[[ Data in this exercise, beginning ]]

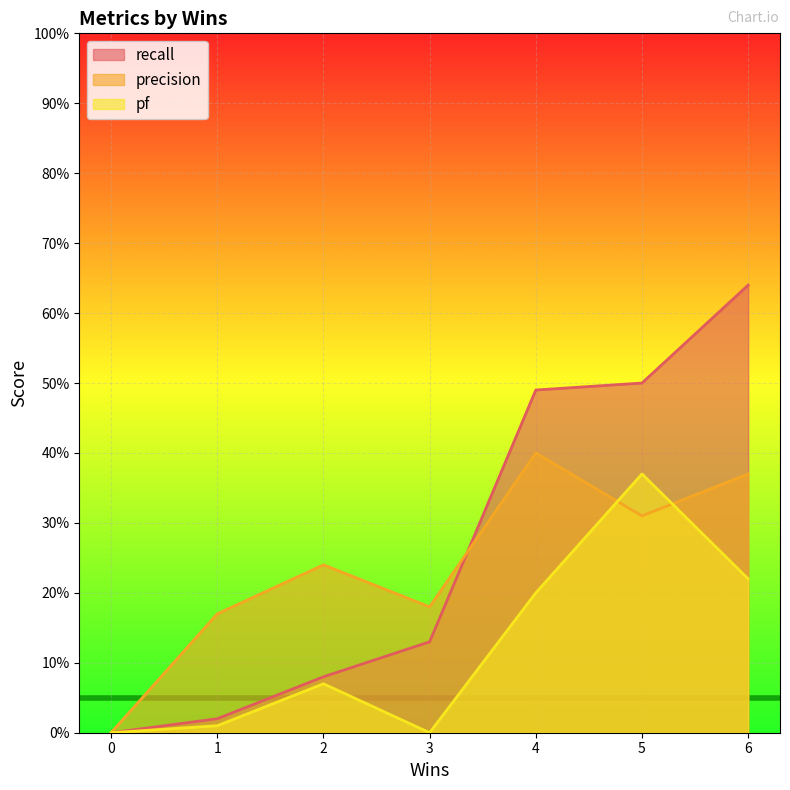

What is the difference between the highest and lowest values at 1?

0.2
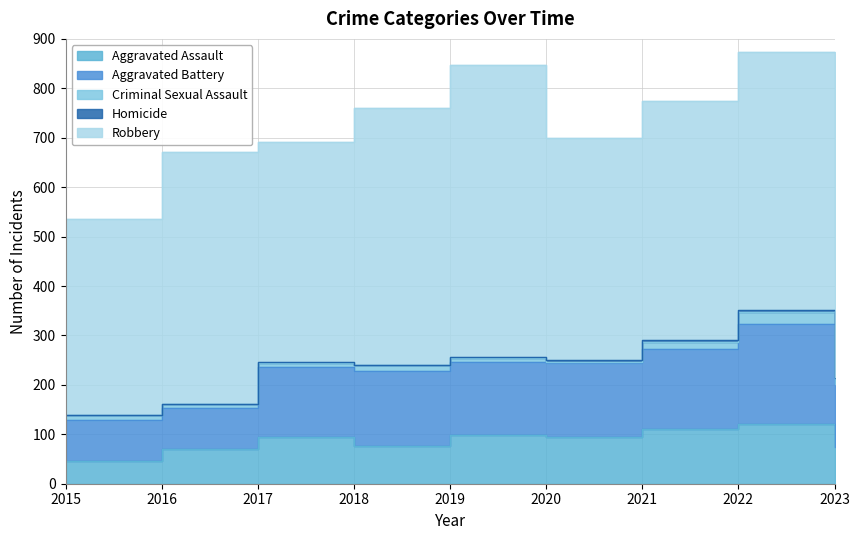

Reading left to right, extract all data points from this chart.

Aggravated Assault: 2015=46	2016=71	2017=95	2018=77	2019=98	2020=94	2021=110	2022=121	2023=75
Aggravated Battery: 2015=82	2016=82	2017=142	2018=152	2019=148	2020=150	2021=163	2022=202	2023=126
Criminal Sexual Assault: 2015=12	2016=8	2017=8	2018=11	2019=8	2020=3	2021=14	2022=24	2023=13
Homicide: 2015=0	2016=1	2017=1	2018=1	2019=2	2020=3	2021=4	2022=5	2023=2
Robbery: 2015=395	2016=510	2017=446	2018=519	2019=591	2020=450	2021=484	2022=521	2023=239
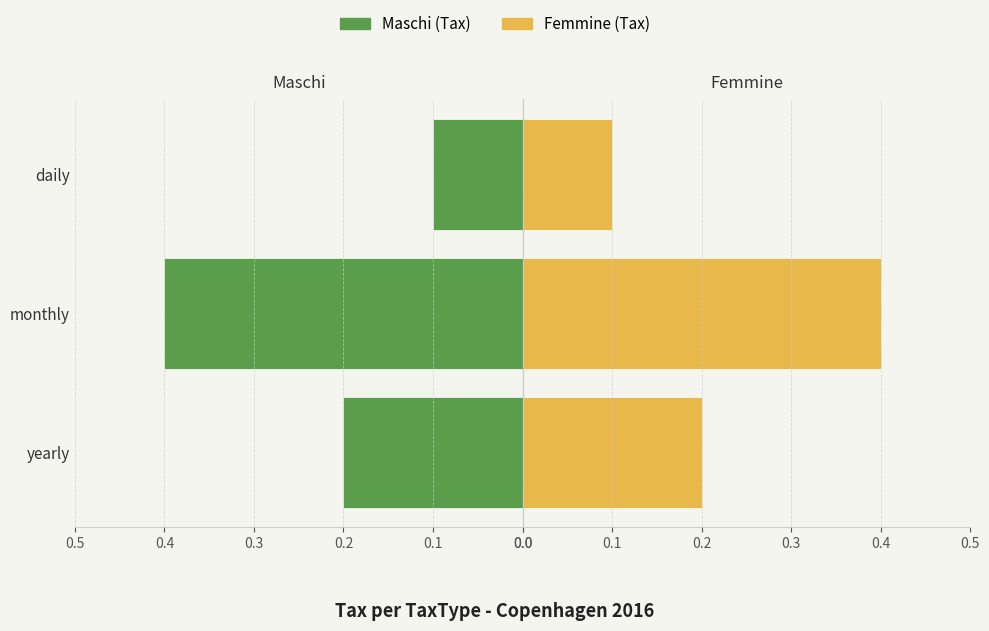

How many categories are shown in the chart?

3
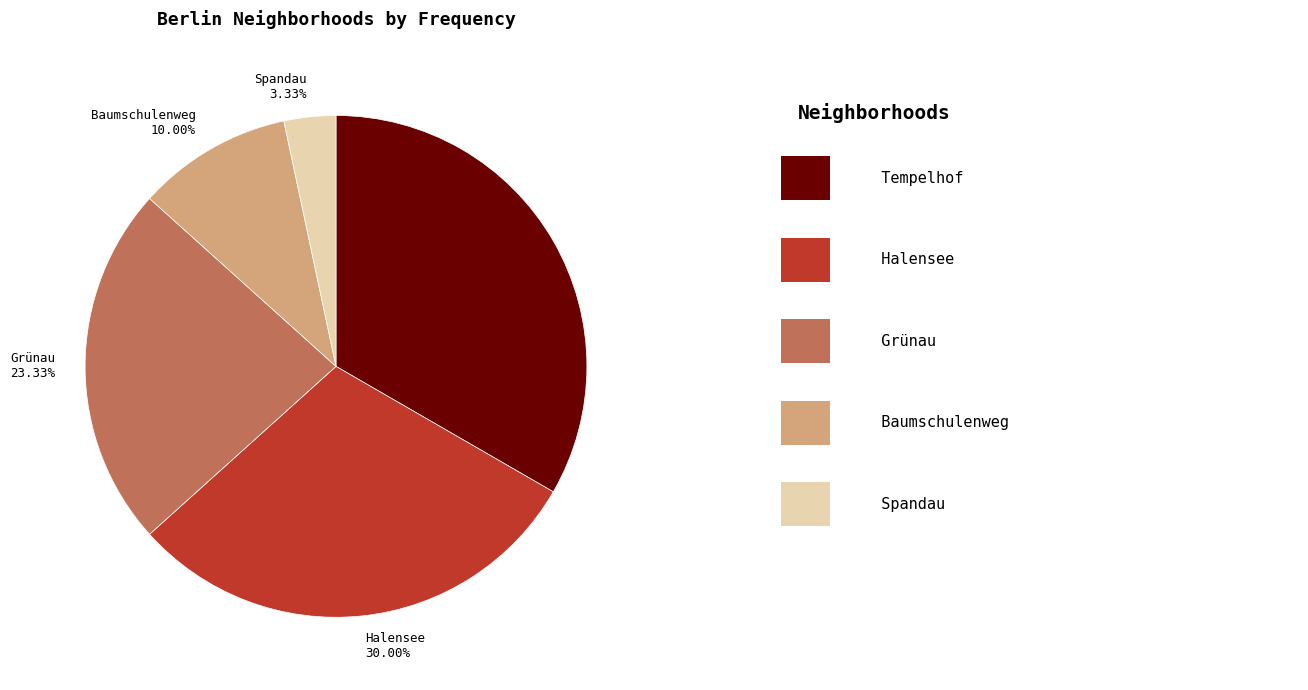

How much of the chart is everything except Tempelhof?

66.7%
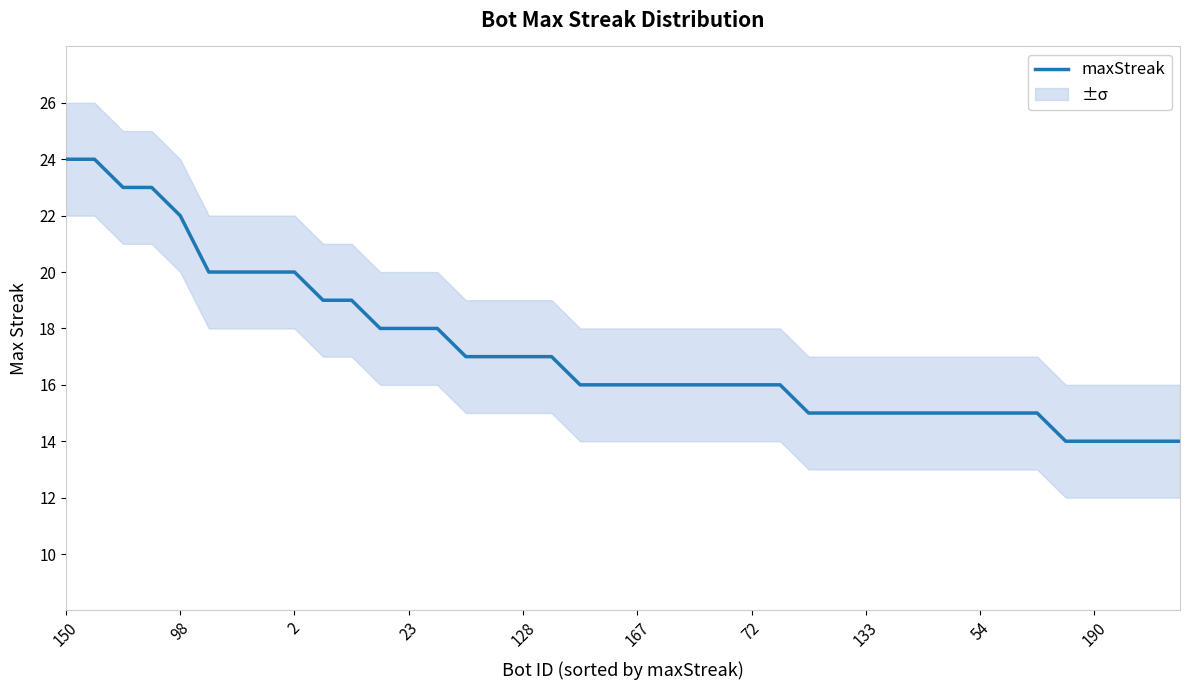

Count the values in the range 15 to 19.

26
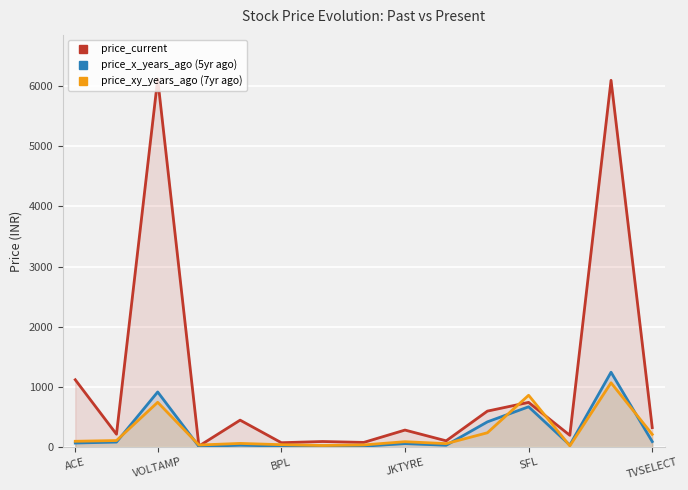

Which series has the widest spread of values?

price_current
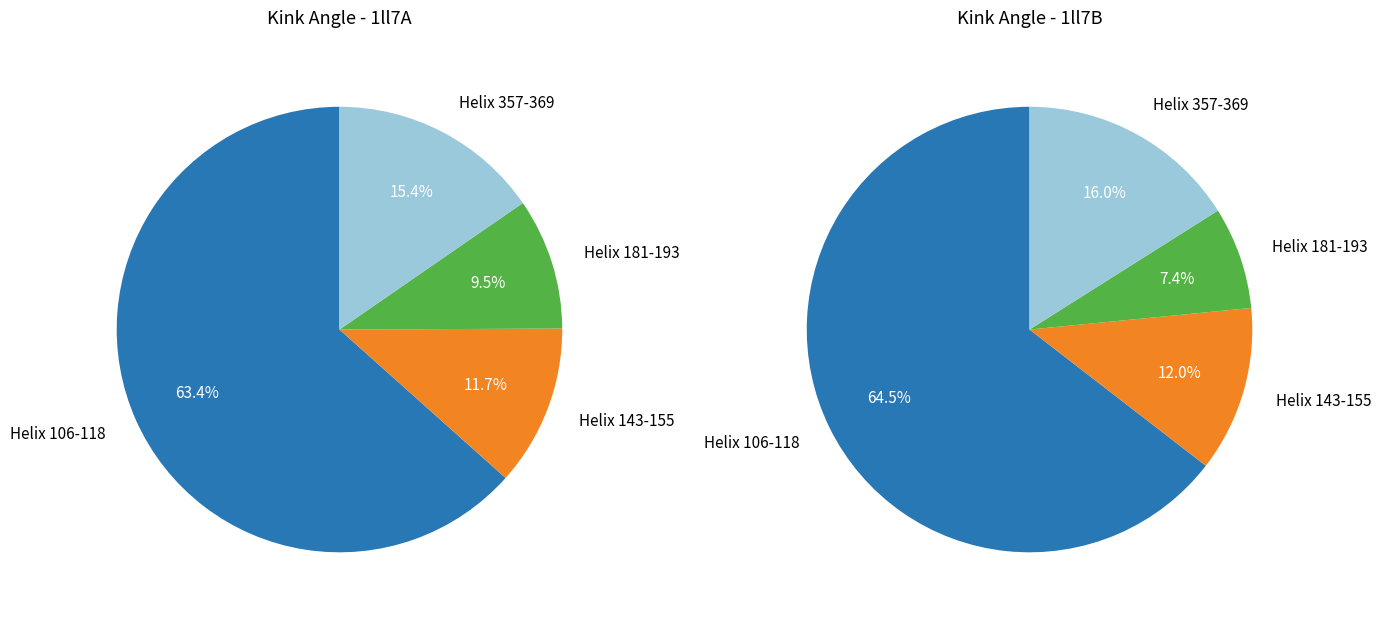

To the nearest percent, what is the average slice percentage?

25%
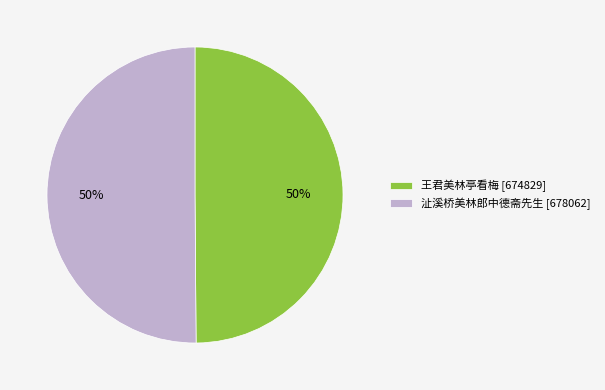

How many segments does this pie chart have?

2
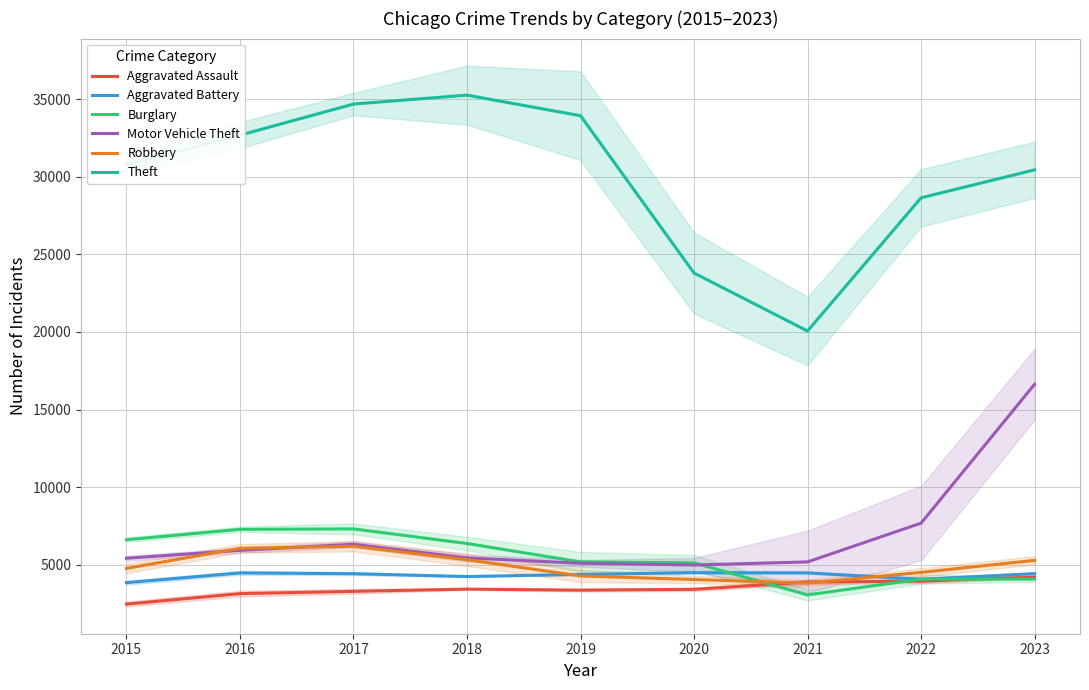

Where is Motor Vehicle Theft nearest to the value 10811?

2022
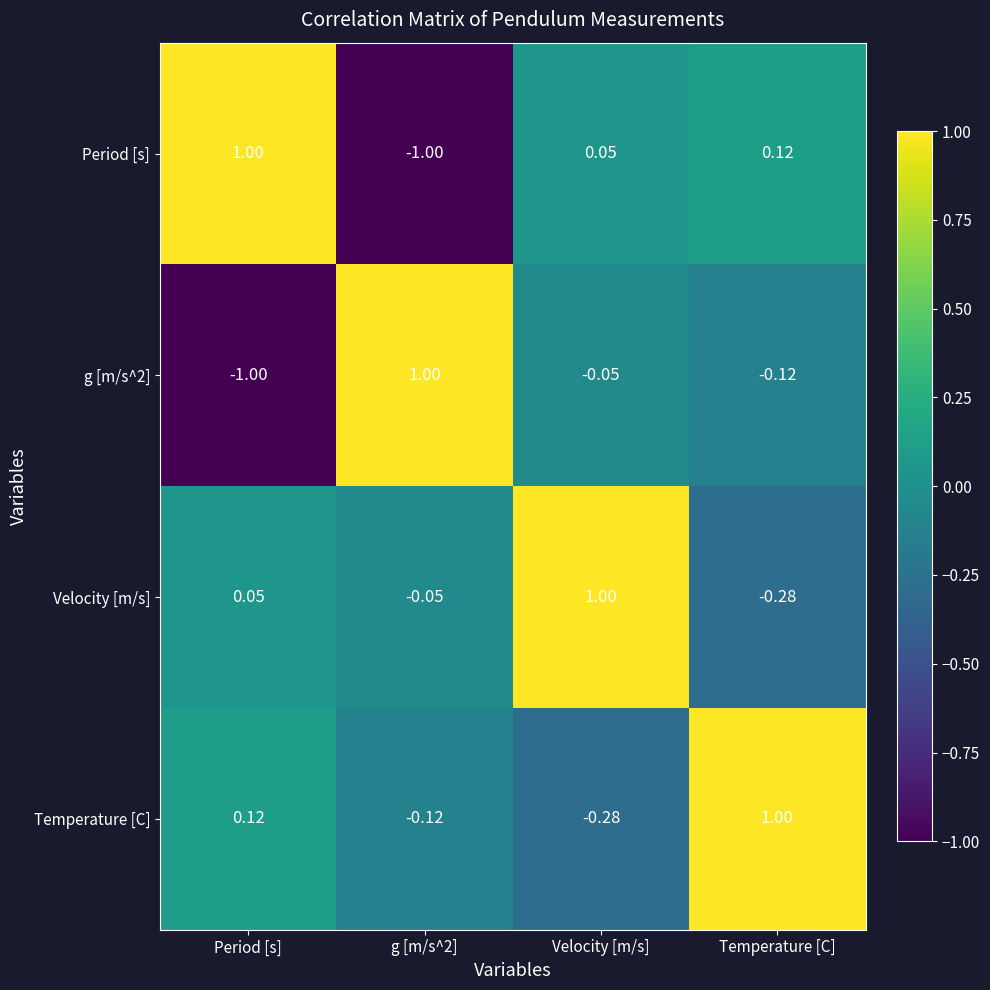

Which category has the highest value in the Temperature [C] series?

Temperature [C]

[[ Data in this exercise, end ]]

## [What is expected]
Turn every line of the records above into a JSON list of strings, one string per line, with blank lines left out. Leave the picture markers out of the list.

## [Answer for the task]
[
  "What is the difference between the highest and lowest values at 1?",
  "0.2",
  "Reading left to right, extract all data points from this chart.",
  "Aggravated Assault: 2015=46\t2016=71\t2017=95\t2018=77\t2019=98\t2020=94\t2021=110\t2022=121\t2023=75",
  "Aggravated Battery: 2015=82\t2016=82\t2017=142\t2018=152\t2019=148\t2020=150\t2021=163\t2022=202\t2023=126",
  "Criminal Sexual Assault: 2015=12\t2016=8\t2017=8\t2018=11\t2019=8\t2020=3\t2021=14\t2022=24\t2023=13",
  "Homicide: 2015=0\t2016=1\t2017=1\t2018=1\t2019=2\t2020=3\t2021=4\t2022=5\t2023=2",
  "Robbery: 2015=395\t2016=510\t2017=446\t2018=519\t2019=591\t2020=450\t2021=484\t2022=521\t2023=239",
  "How many categories are shown in the chart?",
  "3",
  "How much of the chart is everything except Tempelhof?",
  "66.7%",
  "Count the values in the range 15 to 19.",
  "26",
  "Which series has the widest spread of values?",
  "price_current",
  "To the nearest percent, what is the average slice percentage?",
  "25%",
  "How many segments does this pie chart have?",
  "2",
  "Where is Motor Vehicle Theft nearest to the value 10811?",
  "2022",
  "Which category has the highest value in the Temperature [C] series?",
  "Temperature [C]"
]